─── INFORMATION SHOWN

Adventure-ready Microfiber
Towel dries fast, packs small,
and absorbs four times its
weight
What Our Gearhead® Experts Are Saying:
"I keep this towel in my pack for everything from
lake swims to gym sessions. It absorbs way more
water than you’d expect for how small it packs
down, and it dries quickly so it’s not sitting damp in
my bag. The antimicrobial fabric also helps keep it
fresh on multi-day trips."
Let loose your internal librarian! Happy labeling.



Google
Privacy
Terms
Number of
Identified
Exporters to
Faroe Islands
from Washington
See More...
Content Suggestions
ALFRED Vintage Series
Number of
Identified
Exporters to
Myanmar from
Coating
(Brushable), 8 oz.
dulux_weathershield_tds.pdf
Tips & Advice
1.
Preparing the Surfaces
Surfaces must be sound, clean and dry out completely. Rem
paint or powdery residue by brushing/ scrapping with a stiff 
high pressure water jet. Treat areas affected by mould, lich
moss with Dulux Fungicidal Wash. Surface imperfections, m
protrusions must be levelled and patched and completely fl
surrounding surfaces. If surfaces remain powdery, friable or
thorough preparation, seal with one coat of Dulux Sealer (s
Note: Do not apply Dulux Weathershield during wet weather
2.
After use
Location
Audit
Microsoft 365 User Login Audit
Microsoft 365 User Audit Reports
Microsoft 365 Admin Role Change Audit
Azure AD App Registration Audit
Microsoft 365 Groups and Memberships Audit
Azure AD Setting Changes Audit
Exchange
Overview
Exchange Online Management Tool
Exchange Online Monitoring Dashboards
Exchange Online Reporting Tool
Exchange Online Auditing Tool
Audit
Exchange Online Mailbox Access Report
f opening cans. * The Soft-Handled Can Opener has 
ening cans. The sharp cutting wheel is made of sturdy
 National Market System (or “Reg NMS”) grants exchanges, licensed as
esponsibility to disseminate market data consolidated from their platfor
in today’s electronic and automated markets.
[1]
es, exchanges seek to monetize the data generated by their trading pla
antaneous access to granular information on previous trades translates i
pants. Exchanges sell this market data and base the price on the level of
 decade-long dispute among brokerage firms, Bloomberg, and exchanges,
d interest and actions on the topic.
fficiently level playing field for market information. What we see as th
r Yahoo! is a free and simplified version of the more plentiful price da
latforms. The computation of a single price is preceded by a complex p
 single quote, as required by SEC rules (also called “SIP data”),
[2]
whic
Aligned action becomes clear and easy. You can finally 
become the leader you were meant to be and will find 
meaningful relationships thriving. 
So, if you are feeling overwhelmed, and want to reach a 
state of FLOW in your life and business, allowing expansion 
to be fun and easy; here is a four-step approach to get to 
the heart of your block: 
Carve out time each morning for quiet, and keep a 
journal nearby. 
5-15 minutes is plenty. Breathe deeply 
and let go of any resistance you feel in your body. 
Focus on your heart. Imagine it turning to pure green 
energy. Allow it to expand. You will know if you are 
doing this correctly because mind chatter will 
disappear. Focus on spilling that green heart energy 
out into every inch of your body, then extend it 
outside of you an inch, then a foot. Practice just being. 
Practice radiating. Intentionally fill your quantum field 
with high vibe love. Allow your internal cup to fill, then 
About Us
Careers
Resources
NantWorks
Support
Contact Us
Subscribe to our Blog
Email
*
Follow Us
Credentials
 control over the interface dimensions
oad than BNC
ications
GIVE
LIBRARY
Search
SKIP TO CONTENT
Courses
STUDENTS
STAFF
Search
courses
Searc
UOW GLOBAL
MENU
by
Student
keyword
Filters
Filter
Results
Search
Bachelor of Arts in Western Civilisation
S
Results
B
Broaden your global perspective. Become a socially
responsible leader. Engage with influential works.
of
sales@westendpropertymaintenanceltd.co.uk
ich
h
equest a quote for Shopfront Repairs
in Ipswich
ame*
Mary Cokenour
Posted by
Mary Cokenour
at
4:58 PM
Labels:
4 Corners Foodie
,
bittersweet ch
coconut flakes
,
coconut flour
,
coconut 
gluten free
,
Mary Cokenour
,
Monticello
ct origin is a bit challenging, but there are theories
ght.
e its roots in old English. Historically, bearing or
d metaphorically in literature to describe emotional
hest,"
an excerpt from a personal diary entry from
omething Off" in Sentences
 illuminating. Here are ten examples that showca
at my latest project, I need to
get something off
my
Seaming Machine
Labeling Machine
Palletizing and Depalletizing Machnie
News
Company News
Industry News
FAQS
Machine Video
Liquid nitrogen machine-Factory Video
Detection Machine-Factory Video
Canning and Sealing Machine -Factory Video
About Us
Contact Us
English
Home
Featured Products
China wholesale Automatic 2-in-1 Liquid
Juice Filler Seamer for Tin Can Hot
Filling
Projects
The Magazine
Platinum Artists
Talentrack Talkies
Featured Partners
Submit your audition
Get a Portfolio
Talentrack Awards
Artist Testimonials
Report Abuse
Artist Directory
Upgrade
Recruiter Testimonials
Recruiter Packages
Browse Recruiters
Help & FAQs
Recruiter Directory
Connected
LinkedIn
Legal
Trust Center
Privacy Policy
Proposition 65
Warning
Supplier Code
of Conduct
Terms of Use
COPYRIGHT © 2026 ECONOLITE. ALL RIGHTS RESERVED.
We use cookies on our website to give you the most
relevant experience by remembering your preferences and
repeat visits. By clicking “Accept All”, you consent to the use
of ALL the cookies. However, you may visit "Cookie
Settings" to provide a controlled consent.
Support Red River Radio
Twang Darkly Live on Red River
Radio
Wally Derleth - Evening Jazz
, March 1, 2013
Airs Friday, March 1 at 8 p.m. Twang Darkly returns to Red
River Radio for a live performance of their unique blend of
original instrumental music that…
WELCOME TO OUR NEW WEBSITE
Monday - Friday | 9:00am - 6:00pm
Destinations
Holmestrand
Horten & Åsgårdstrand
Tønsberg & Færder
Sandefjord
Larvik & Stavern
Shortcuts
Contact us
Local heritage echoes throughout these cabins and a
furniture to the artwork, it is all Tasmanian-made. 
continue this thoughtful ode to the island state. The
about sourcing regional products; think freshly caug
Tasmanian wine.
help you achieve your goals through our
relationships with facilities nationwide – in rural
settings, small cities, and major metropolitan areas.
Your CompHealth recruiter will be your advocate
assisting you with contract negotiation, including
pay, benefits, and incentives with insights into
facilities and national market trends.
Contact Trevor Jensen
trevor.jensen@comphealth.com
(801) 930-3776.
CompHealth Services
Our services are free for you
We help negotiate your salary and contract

──────

ASSIGNMENT: All the lines above are to be copied exactly, with none left out.

TASK OUTPUT:
Adventure-ready Microfiber
Towel dries fast, packs small,
and absorbs four times its
weight
What Our Gearhead® Experts Are Saying:
"I keep this towel in my pack for everything from
lake swims to gym sessions. It absorbs way more
water than you’d expect for how small it packs
down, and it dries quickly so it’s not sitting damp in
my bag. The antimicrobial fabric also helps keep it
fresh on multi-day trips."
Let loose your internal librarian! Happy labeling.



Google
Privacy
Terms
Number of
Identified
Exporters to
Faroe Islands
from Washington
See More...
Content Suggestions
ALFRED Vintage Series
Number of
Identified
Exporters to
Myanmar from
Coating
(Brushable), 8 oz.
dulux_weathershield_tds.pdf
Tips & Advice
1.
Preparing the Surfaces
Surfaces must be sound, clean and dry out completely. Rem
paint or powdery residue by brushing/ scrapping with a stiff 
high pressure water jet. Treat areas affected by mould, lich
moss with Dulux Fungicidal Wash. Surface imperfections, m
protrusions must be levelled and patched and completely fl
surrounding surfaces. If surfaces remain powdery, friable or
thorough preparation, seal with one coat of Dulux Sealer (s
Note: Do not apply Dulux Weathershield during wet weather
2.
After use
Location
Audit
Microsoft 365 User Login Audit
Microsoft 365 User Audit Reports
Microsoft 365 Admin Role Change Audit
Azure AD App Registration Audit
Microsoft 365 Groups and Memberships Audit
Azure AD Setting Changes Audit
Exchange
Overview
Exchange Online Management Tool
Exchange Online Monitoring Dashboards
Exchange Online Reporting Tool
Exchange Online Auditing Tool
Audit
Exchange Online Mailbox Access Report
f opening cans. * The Soft-Handled Can Opener has 
ening cans. The sharp cutting wheel is made of sturdy
 National Market System (or “Reg NMS”) grants exchanges, licensed as
esponsibility to disseminate market data consolidated from their platfor
in today’s electronic and automated markets.
[1]
es, exchanges seek to monetize the data generated by their trading pla
antaneous access to granular information on previous trades translates i
pants. Exchanges sell this market data and base the price on the level of
 decade-long dispute among brokerage firms, Bloomberg, and exchanges,
d interest and actions on the topic.
fficiently level playing field for market information. What we see as th
r Yahoo! is a free and simplified version of the more plentiful price da
latforms. The computation of a single price is preceded by a complex p
 single quote, as required by SEC rules (also called “SIP data”),
[2]
whic
Aligned action becomes clear and easy. You can finally 
become the leader you were meant to be and will find 
meaningful relationships thriving. 
So, if you are feeling overwhelmed, and want to reach a 
state of FLOW in your life and business, allowing expansion 
to be fun and easy; here is a four-step approach to get to 
the heart of your block: 
Carve out time each morning for quiet, and keep a 
journal nearby. 
5-15 minutes is plenty. Breathe deeply 
and let go of any resistance you feel in your body. 
Focus on your heart. Imagine it turning to pure green 
energy. Allow it to expand. You will know if you are 
doing this correctly because mind chatter will 
disappear. Focus on spilling that green heart energy 
out into every inch of your body, then extend it 
outside of you an inch, then a foot. Practice just being. 
Practice radiating. Intentionally fill your quantum field 
with high vibe love. Allow your internal cup to fill, then 
About Us
Careers
Resources
NantWorks
Support
Contact Us
Subscribe to our Blog
Email
*
Follow Us
Credentials
 control over the interface dimensions
oad than BNC
ications
GIVE
LIBRARY
Search
SKIP TO CONTENT
Courses
STUDENTS
STAFF
Search
courses
Searc
UOW GLOBAL
MENU
by
Student
keyword
Filters
Filter
Results
Search
Bachelor of Arts in Western Civilisation
S
Results
B
Broaden your global perspective. Become a socially
responsible leader. Engage with influential works.
of
sales@westendpropertymaintenanceltd.co.uk
ich
h
equest a quote for Shopfront Repairs
in Ipswich
ame*
Mary Cokenour
Posted by
Mary Cokenour
at
4:58 PM
Labels:
4 Corners Foodie
,
bittersweet ch
coconut flakes
,
coconut flour
,
coconut 
gluten free
,
Mary Cokenour
,
Monticello
ct origin is a bit challenging, but there are theories
ght.
e its roots in old English. Historically, bearing or
d metaphorically in literature to describe emotional
hest,"
an excerpt from a personal diary entry from
omething Off" in Sentences
 illuminating. Here are ten examples that showca
at my latest project, I need to
get something off
my
Seaming Machine
Labeling Machine
Palletizing and Depalletizing Machnie
News
Company News
Industry News
FAQS
Machine Video
Liquid nitrogen machine-Factory Video
Detection Machine-Factory Video
Canning and Sealing Machine -Factory Video
About Us
Contact Us
English
Home
Featured Products
China wholesale Automatic 2-in-1 Liquid
Juice Filler Seamer for Tin Can Hot
Filling
Projects
The Magazine
Platinum Artists
Talentrack Talkies
Featured Partners
Submit your audition
Get a Portfolio
Talentrack Awards
Artist Testimonials
Report Abuse
Artist Directory
Upgrade
Recruiter Testimonials
Recruiter Packages
Browse Recruiters
Help & FAQs
Recruiter Directory
Connected
LinkedIn
Legal
Trust Center
Privacy Policy
Proposition 65
Warning
Supplier Code
of Conduct
Terms of Use
COPYRIGHT © 2026 ECONOLITE. ALL RIGHTS RESERVED.
We use cookies on our website to give you the most
relevant experience by remembering your preferences and
repeat visits. By clicking “Accept All”, you consent to the use
of ALL the cookies. However, you may visit "Cookie
Settings" to provide a controlled consent.
Support Red River Radio
Twang Darkly Live on Red River
Radio
Wally Derleth - Evening Jazz
, March 1, 2013
Airs Friday, March 1 at 8 p.m. Twang Darkly returns to Red
River Radio for a live performance of their unique blend of
original instrumental music that…
WELCOME TO OUR NEW WEBSITE
Monday - Friday | 9:00am - 6:00pm
Destinations
Holmestrand
Horten & Åsgårdstrand
Tønsberg & Færder
Sandefjord
Larvik & Stavern
Shortcuts
Contact us
Local heritage echoes throughout these cabins and a
furniture to the artwork, it is all Tasmanian-made. 
continue this thoughtful ode to the island state. The
about sourcing regional products; think freshly caug
Tasmanian wine.
help you achieve your goals through our
relationships with facilities nationwide – in rural
settings, small cities, and major metropolitan areas.
Your CompHealth recruiter will be your advocate
assisting you with contract negotiation, including
pay, benefits, and incentives with insights into
facilities and national market trends.
Contact Trevor Jensen
trevor.jensen@comphealth.com
(801) 930-3776.
CompHealth Services
Our services are free for you
We help negotiate your salary and contract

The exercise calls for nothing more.